Peneliti Pusat Kajian Ekonomi dan Politik Universitas Bung Karno, Salamuddin Daeng, menyatakan bahwa defisit anggaran APBN dipastikan akan melampaui batas yang ditetapkan UU keuangan negara mengenai batas defisit Anggaran Pendapatan dan Belanja Negara (APBN) terhadap Produk Domestik Bruto (PDB).
Menurut Undang-Undang Nomor 17 Tahun 2003 Tentang Keuangan Negara Pasal 12 ayat (3), dalam hal anggaran diperkirakan defisit, ditetapkan sumber-sumber pembiayaan untuk menutup defisit tersebut dalam Undang-undang tentang APBN. "Di dalam penjelasan pasal tersebut di sebutkan bahwa defisit anggaran dimaksud dibatasi maksimal 3 persen dari PDB," kata Salamuddin dalam keterangan tertulis, Rabu (24/8/2016).
Sebelumnya Menteri Keuangan baru, Sri Mulyani Indrawati telah mengumumkan pemerintah akan memangkas belanja negara Rp133,8 triliun atau setara dengan 10,20 miliar Dolar Amerika Serikat (AS). Kebijakan pemangkasan ini adalah untuk memastikan defisit anggaran tidak melanggar batas hukum 3 persen dari PDB.
Namun Presiden Joko Widodo tetap berambisi untuk mengejar pajak yang mengalami kekurangan cukup besar pada tahun ini. "Mungkin Presiden Jokowi yakin bahwa masih bisa utang besar," iujar Salamudin.
Sebelumnya dalam APBN perubahan 2016 pemerintah telah memangkas target APBN 2016 yang dirancang pada 2015 lalu. Pada APBN 2016 pendapatan negara ditargetkan Rp1.822 triliun, direvisi menjadi Rp1.786 triliun atau telah dikurangi Rp36 triliun. Sementara target pengeluaran dalam APBNP 2016 Rp2.082 triliun.

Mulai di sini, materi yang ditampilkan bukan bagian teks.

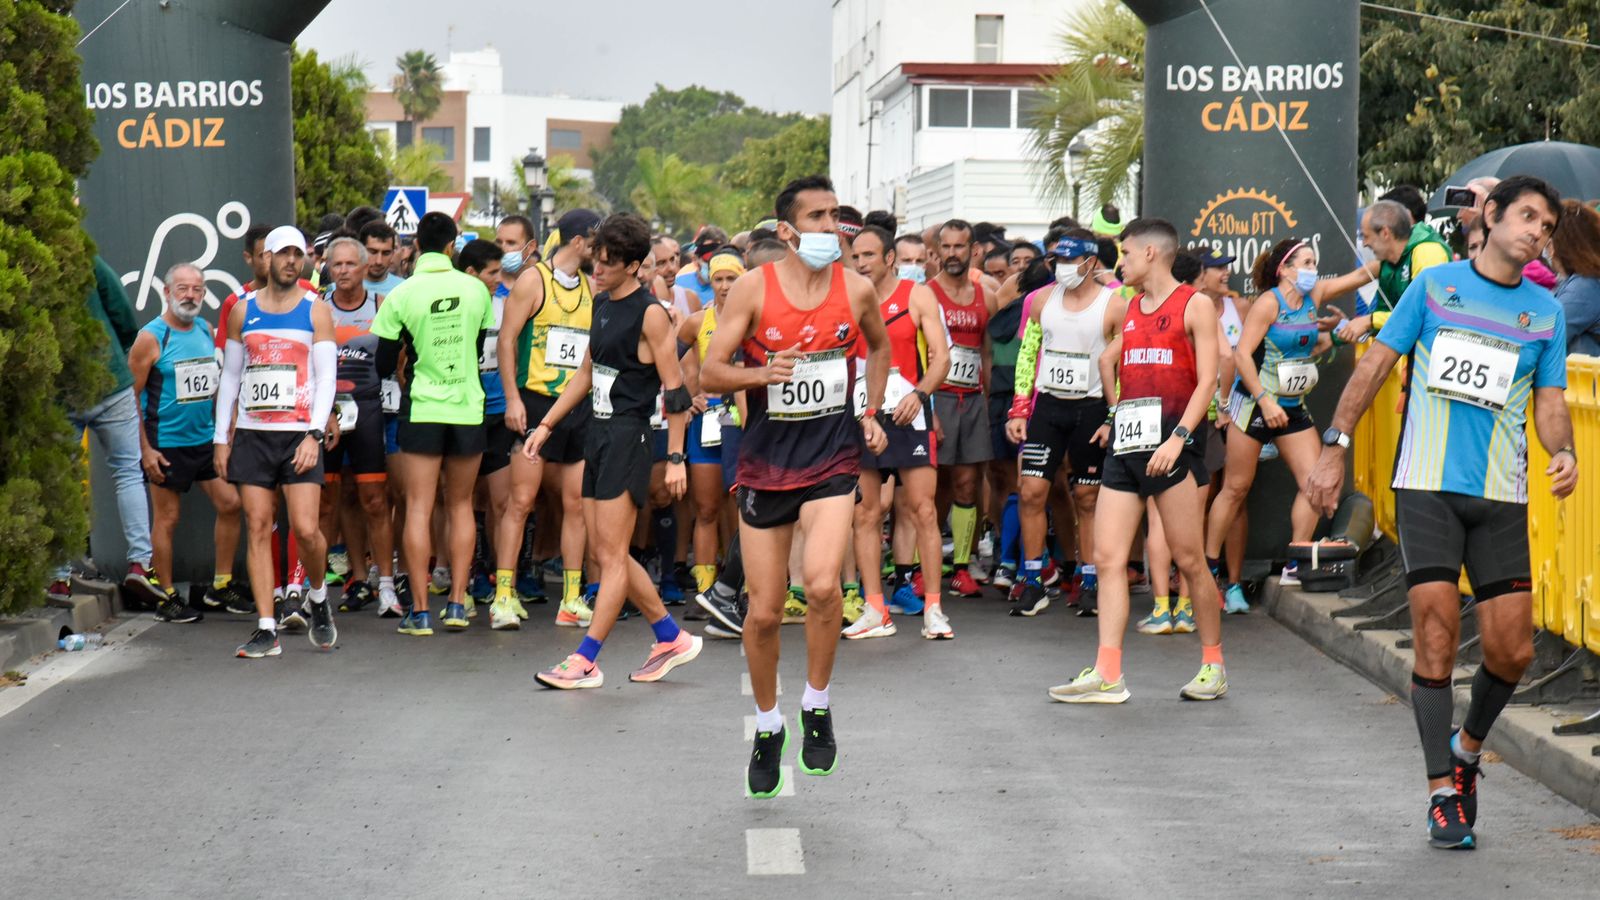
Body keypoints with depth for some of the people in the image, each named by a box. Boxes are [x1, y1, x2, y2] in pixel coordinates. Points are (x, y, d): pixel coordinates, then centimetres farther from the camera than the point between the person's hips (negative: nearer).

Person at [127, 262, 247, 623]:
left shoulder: (206, 330, 7)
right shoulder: (151, 337, -12)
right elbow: (130, 395, -12)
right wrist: (145, 449, -15)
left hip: (207, 438, 6)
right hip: (167, 444, -6)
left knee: (229, 504, 5)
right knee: (166, 519, 1)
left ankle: (221, 586, 18)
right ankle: (167, 599, 10)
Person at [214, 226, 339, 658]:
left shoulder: (315, 310, 3)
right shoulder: (242, 309, 10)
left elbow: (326, 377, -2)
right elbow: (230, 376, 14)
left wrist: (315, 434, -13)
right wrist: (221, 437, 9)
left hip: (299, 435, -3)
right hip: (252, 435, 3)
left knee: (306, 528, -11)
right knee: (258, 528, -1)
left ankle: (318, 597, 18)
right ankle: (266, 629, 2)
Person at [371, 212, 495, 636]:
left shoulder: (402, 295, -9)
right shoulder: (476, 289, -1)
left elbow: (384, 365, -3)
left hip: (422, 410, -2)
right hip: (469, 409, 2)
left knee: (418, 509, 0)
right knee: (460, 506, 12)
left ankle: (420, 611, -4)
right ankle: (457, 603, 9)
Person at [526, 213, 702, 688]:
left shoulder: (650, 313, -11)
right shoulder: (602, 304, 14)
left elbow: (675, 388, -12)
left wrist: (675, 457, -14)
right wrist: (546, 425, 21)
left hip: (629, 436, -9)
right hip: (598, 434, 9)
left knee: (612, 554, -6)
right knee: (603, 551, 11)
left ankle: (584, 662, -5)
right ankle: (672, 638, 22)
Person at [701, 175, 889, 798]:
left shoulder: (856, 289, 0)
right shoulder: (753, 288, -6)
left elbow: (879, 347, 23)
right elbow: (709, 374, -6)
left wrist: (871, 412, 16)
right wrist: (763, 373, -23)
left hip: (832, 459, 0)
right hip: (766, 462, 0)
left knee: (821, 583, -23)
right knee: (764, 611, 5)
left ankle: (817, 707, 0)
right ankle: (767, 728, 27)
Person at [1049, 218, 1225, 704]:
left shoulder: (1194, 305, 0)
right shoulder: (1127, 309, 19)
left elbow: (1207, 381, -8)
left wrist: (1177, 438, -19)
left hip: (1171, 443, -6)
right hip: (1126, 443, 6)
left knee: (1188, 558, -2)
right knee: (1108, 558, -4)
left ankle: (1213, 664, 12)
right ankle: (1107, 674, -7)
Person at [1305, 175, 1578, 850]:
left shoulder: (1545, 311, 10)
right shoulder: (1435, 285, 5)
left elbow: (1550, 401, 10)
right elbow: (1376, 363, 8)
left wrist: (1563, 452, -11)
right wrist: (1335, 446, 3)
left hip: (1501, 496, 2)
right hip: (1426, 487, -2)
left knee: (1512, 649, -3)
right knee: (1437, 637, -8)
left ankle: (1467, 748, 27)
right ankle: (1442, 791, 2)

Dengan memperhatikan perkembangan ekonomi dewasa ini, ditambah beratnya peluang proyek tax amnesty yang ditargetkan menambah penerimaan sebesar Rp265 triliun, maka dipastikan defisit anggaran mencapai Rp500 triliun atau sekitar 4,3 persem PDB. "Dengan demikian maka otomatis Jokowi melanggar UU keuangan negara dan bisa digulingkan oleh DPR," tutup Salamuddin.